This is the story of three:
iPhone 3.0.0
AT&T fail
But first:
To thether:
The ability for a laptop or desktop PC to connect to the internet via a WiFi-capable phone.

First, pdanet.
The original AppStore was launched in july of 2008 along with the iPhone 2.0 software. For the first time the small developers had a real marketplace for applications. A centralized hub for selling.
A month or two after the launch of the AppStore an app called pdanet was released. Pdanet had existed for palm phones and blackberry handsets and was an app that allowed for a dead simple way to tether your handset.
Within a few days, the pdanet application was pulled from the AppStore without any explanation. The app was released on the cydia store where jailbreakers were free to install and enjoy.

This is also the story of March 17th, 2009.

This was the day that apple held it's keynote and announced that the newest iphone software would be released. This new software would enable users around the world the ability to tether their phones with the ease of a simple button tap on iphone. People were elated. Everywhere around the world people were happy. Everywhere but in the united states where att would announce at some later date how much extra would be charged to their existing iphone accounts for the ability to tether.
Att was at the time running an ad campaign for their service that allows users to connect to the exact same 3g network at the exact same speed as an iphone 3g but uses a USB dongle and charging an extra fee per month.
iPhone users already pay an additional $30 a month for the unlimited internet service on the iphone, but att would not allow for the phone to tether, no no no. that would be out of the question
Within a few weeks, the friendly folks at had managed a dead simple way to enable this "missing" feature on the iPhone, and the battle was partially being won for the good guys. The next iPhone update plugged this work around, and while the rest of the world enjoyed their free iPhone modem connection, american users languished under the Att money squeeze.

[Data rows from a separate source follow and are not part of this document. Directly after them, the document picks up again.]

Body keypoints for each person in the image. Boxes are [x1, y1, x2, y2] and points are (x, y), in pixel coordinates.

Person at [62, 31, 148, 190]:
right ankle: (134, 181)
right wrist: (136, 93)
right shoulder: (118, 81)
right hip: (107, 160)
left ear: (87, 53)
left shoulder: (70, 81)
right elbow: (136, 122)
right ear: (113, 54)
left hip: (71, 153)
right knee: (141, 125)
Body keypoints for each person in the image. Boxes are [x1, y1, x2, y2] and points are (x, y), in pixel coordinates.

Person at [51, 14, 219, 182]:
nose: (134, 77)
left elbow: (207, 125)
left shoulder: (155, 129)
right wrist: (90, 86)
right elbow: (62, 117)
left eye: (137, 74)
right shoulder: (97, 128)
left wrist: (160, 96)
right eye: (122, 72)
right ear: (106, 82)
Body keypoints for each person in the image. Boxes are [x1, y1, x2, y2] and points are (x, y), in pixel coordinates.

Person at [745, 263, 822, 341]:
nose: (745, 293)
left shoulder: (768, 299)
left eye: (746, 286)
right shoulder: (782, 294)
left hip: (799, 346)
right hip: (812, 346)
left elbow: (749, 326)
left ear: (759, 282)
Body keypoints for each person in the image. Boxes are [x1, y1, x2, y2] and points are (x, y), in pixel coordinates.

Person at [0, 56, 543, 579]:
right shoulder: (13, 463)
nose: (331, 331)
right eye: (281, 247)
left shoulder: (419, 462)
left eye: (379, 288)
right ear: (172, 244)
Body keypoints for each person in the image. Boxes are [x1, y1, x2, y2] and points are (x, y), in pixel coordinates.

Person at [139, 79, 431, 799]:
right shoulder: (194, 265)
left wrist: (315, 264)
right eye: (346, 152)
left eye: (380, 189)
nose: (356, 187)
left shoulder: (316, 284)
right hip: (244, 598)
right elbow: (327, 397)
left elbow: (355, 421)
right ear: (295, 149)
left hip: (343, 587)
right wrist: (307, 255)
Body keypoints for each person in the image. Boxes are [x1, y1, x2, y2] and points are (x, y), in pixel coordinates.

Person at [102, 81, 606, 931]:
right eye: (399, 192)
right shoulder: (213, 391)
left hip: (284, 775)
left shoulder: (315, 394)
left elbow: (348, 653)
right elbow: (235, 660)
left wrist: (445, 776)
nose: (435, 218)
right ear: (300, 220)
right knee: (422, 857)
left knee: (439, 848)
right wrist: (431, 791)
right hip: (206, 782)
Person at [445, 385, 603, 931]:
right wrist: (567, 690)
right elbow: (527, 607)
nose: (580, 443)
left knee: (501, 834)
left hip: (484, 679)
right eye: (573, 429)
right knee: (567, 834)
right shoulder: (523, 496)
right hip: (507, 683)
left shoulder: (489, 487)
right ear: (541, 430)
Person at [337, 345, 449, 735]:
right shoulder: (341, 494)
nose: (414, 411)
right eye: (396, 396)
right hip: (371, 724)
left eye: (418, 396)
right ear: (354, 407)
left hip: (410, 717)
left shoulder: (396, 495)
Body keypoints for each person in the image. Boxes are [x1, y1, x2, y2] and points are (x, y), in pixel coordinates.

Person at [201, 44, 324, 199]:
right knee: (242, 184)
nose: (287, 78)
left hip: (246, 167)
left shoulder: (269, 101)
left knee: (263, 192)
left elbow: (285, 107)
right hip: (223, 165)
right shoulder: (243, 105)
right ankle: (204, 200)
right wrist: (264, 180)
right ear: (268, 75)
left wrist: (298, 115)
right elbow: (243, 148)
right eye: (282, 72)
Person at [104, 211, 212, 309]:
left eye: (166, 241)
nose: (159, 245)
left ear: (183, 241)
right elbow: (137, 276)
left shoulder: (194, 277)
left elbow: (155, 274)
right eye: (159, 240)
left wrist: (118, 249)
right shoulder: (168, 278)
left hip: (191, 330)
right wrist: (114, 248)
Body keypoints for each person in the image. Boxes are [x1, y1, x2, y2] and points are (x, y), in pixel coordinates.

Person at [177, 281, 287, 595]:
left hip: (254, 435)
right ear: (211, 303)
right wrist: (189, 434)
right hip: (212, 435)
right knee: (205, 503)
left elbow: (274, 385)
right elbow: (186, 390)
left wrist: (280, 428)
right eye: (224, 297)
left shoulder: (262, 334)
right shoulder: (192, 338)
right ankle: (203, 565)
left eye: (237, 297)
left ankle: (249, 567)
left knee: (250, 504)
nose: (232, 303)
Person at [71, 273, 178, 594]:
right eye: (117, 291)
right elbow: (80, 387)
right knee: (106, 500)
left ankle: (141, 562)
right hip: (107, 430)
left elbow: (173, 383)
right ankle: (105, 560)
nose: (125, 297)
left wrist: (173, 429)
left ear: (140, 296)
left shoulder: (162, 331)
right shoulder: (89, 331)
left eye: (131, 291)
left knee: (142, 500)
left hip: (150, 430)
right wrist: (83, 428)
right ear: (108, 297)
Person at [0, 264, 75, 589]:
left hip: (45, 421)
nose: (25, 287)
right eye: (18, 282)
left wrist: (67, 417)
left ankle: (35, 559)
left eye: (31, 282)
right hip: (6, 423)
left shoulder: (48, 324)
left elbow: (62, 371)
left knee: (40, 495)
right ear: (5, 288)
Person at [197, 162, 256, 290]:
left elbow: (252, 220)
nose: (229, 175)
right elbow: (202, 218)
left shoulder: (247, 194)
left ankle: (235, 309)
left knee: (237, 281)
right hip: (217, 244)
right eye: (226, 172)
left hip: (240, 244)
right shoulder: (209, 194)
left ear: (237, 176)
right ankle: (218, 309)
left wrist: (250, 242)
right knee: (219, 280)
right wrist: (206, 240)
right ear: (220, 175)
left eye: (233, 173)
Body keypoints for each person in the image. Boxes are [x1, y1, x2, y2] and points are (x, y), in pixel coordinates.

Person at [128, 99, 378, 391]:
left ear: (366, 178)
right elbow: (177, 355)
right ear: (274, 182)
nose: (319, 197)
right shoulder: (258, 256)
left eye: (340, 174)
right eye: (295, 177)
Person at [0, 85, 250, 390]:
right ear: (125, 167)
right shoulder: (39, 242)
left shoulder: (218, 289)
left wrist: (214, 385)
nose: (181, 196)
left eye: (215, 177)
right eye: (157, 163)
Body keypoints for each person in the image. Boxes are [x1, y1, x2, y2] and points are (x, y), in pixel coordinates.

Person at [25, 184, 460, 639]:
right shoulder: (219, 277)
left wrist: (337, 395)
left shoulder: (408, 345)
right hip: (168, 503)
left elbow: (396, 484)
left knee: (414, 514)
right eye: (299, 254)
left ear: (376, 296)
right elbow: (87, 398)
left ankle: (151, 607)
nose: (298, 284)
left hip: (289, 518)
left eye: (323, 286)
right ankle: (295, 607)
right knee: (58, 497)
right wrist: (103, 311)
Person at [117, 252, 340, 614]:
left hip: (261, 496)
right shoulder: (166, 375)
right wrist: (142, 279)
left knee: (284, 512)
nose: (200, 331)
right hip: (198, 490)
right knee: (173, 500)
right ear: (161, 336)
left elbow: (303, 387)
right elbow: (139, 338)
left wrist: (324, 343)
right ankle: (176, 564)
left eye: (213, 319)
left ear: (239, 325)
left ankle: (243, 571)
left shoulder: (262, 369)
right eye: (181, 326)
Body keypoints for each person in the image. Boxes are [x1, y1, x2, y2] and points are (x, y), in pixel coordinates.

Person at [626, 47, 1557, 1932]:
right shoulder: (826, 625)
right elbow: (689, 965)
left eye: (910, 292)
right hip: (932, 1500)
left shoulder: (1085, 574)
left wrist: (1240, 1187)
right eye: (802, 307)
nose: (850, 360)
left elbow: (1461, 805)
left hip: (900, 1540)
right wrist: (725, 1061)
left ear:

But this is also the story of another Att fail.

So what conclusions do we draw?
It could be said that att knew that the ability for user to buy a $5 application and get online on a laptop anywhere would basically shatter an already extremely fragile network. They simply put pressure on Apple to remove the original PDANet application from the app store.
This undoubtedly caused people to jailbreak their devices to install the now somehow "rouge" application and use their phone as they saw fit.

It should also be pointed out that technically att is not "wrong" in this. They can dicate how much internet you use. Rumor has it that there is really a "cap" on that "unlimited internet" and this has been proven without an official statement by way of att handing out phone bills worth $28,000.00
So beware. It isn't your device. This is what att is telling you. Those that want to tether, be advised that the rumored soft cap (the one they don't HAVE to enforce but can CHOOSE to enforce) is somewhere around 5 gigabytes a month.

Keep an eye on it. I don't tether (anymore, havent for two months) but surf heavilly and listen to plenty of streaming audio all the time.
Can't wait until att calls me and tries to charge me an overage on my "unlimited" iphone data plan.